Durante a cerimônia, os estudantes receberam certificados e puderam expor os trabalhos desenvolvidos, evidenciando como materiais eletrônicos descartados podem ser reutilizados na forma de arte e inovação. A iniciativa, apoiada pela Prefeitura de João Monlevade e sua Secretaria Municipal de Educação, buscou combinar sustentabilidade, tecnologia e educação, incentivando os jovens a refletirem sobre o destino de resíduos eletrônicos, como celulares e placas de computador.
Nos cinco dias do projeto, os alunos desmontaram equipamentos obsoletos e transformaram seus componentes em protótipos funcionais e peças artísticas, como ventiladores feitos de coolers e esculturas de plásticos reciclados. A intervenção prática levou os alunos a compreenderem o potencial de reutilização dos materiais.
A entrega dos certificados atesta a formação artística e tecnológica dos participantes, reconhecendo 10 horas de envolvimento no projeto. Esta certificação é apoiada pela Lei Rouanet e atua como um incentivo à cultura. As obras criadas foram apresentadas a educadores e convidados, evidenciando que a reutilização de materiais pode gerar soluções inovadoras.

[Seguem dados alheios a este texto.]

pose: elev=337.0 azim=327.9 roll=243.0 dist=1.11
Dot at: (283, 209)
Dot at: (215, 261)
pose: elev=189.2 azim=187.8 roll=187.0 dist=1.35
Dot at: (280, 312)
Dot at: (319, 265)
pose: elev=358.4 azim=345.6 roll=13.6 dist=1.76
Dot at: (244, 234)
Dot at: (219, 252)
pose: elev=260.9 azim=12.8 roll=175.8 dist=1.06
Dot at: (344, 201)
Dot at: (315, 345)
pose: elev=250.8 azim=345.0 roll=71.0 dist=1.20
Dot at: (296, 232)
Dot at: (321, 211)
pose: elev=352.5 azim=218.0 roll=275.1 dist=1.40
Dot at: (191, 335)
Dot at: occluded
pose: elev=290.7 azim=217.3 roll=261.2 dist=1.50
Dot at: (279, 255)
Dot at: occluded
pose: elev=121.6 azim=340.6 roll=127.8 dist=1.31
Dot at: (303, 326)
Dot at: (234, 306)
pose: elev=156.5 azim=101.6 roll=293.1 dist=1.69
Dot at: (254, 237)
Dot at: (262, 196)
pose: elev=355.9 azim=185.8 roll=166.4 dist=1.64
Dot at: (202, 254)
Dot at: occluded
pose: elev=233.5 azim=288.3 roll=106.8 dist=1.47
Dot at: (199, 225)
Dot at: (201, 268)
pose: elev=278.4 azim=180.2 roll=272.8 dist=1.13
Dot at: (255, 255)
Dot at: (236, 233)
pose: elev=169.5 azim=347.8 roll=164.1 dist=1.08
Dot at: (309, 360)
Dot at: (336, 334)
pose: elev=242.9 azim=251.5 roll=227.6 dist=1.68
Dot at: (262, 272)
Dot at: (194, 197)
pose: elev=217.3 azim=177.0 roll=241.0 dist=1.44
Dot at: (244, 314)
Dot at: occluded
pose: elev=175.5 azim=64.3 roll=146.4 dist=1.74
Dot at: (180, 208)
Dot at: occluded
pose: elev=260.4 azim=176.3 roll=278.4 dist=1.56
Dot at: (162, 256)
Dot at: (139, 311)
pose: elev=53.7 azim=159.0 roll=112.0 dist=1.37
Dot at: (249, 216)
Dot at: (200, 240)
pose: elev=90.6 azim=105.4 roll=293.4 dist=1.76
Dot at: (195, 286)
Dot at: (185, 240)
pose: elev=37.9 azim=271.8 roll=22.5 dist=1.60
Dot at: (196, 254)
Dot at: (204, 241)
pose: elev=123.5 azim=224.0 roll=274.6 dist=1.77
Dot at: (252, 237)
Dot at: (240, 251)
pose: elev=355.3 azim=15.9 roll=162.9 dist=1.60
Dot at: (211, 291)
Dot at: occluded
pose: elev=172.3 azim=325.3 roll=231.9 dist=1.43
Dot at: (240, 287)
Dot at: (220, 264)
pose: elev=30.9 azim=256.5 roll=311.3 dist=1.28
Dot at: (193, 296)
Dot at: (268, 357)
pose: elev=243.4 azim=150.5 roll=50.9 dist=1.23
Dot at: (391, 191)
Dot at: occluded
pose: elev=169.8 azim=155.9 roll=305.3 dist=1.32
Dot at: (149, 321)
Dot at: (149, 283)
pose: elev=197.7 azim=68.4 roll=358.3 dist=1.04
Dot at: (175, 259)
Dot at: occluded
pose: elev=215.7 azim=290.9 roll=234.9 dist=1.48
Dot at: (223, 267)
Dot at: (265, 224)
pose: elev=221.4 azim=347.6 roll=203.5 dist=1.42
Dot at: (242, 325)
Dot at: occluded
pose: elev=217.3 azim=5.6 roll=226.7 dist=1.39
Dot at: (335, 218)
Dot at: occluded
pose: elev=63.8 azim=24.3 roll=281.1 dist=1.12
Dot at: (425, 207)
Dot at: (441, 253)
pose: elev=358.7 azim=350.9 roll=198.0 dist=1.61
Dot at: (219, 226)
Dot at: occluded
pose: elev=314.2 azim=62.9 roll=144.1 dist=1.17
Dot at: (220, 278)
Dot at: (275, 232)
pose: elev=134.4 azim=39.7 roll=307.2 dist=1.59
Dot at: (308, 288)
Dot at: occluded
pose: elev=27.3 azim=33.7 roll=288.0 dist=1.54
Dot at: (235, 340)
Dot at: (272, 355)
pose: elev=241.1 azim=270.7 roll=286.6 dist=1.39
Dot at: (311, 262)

O fechamento do projeto “Do Descarte à Arte” representa mais do que o término de uma atividade; reflete uma mudança de mentalidade entre os estudantes de João Monlevade. Ao transformar lixo em oportunidades, eles se tornam protagonistas de um futuro mais sustentável.
“Essa iniciativa vai além da reciclagem. É um estímulo à criatividade, ao trabalho em equipe e à consciência ambiental”, afirmou Alda Fernandes, secretária de Educação.
A bem-sucedida realização desse projeto contou com a participação de empresas e instituições comprometidas com a educação e o meio ambiente, como a Bemisa, uma mineradora com mais de 17 anos de atuação em Minas Gerais, que apoiou a iniciativa reforçando o valor da educação e proteção ambiental para futuras gerações.
O projeto foi possível graças à Lei de Incentivo à Cultura, realizado pela Sancell Produções, com apoio da Komedi Projetos e SSP Produções, e foi patrocinado pelo Grupo Bemisa em parceria com o Ministério da Cultura do Governo Federal.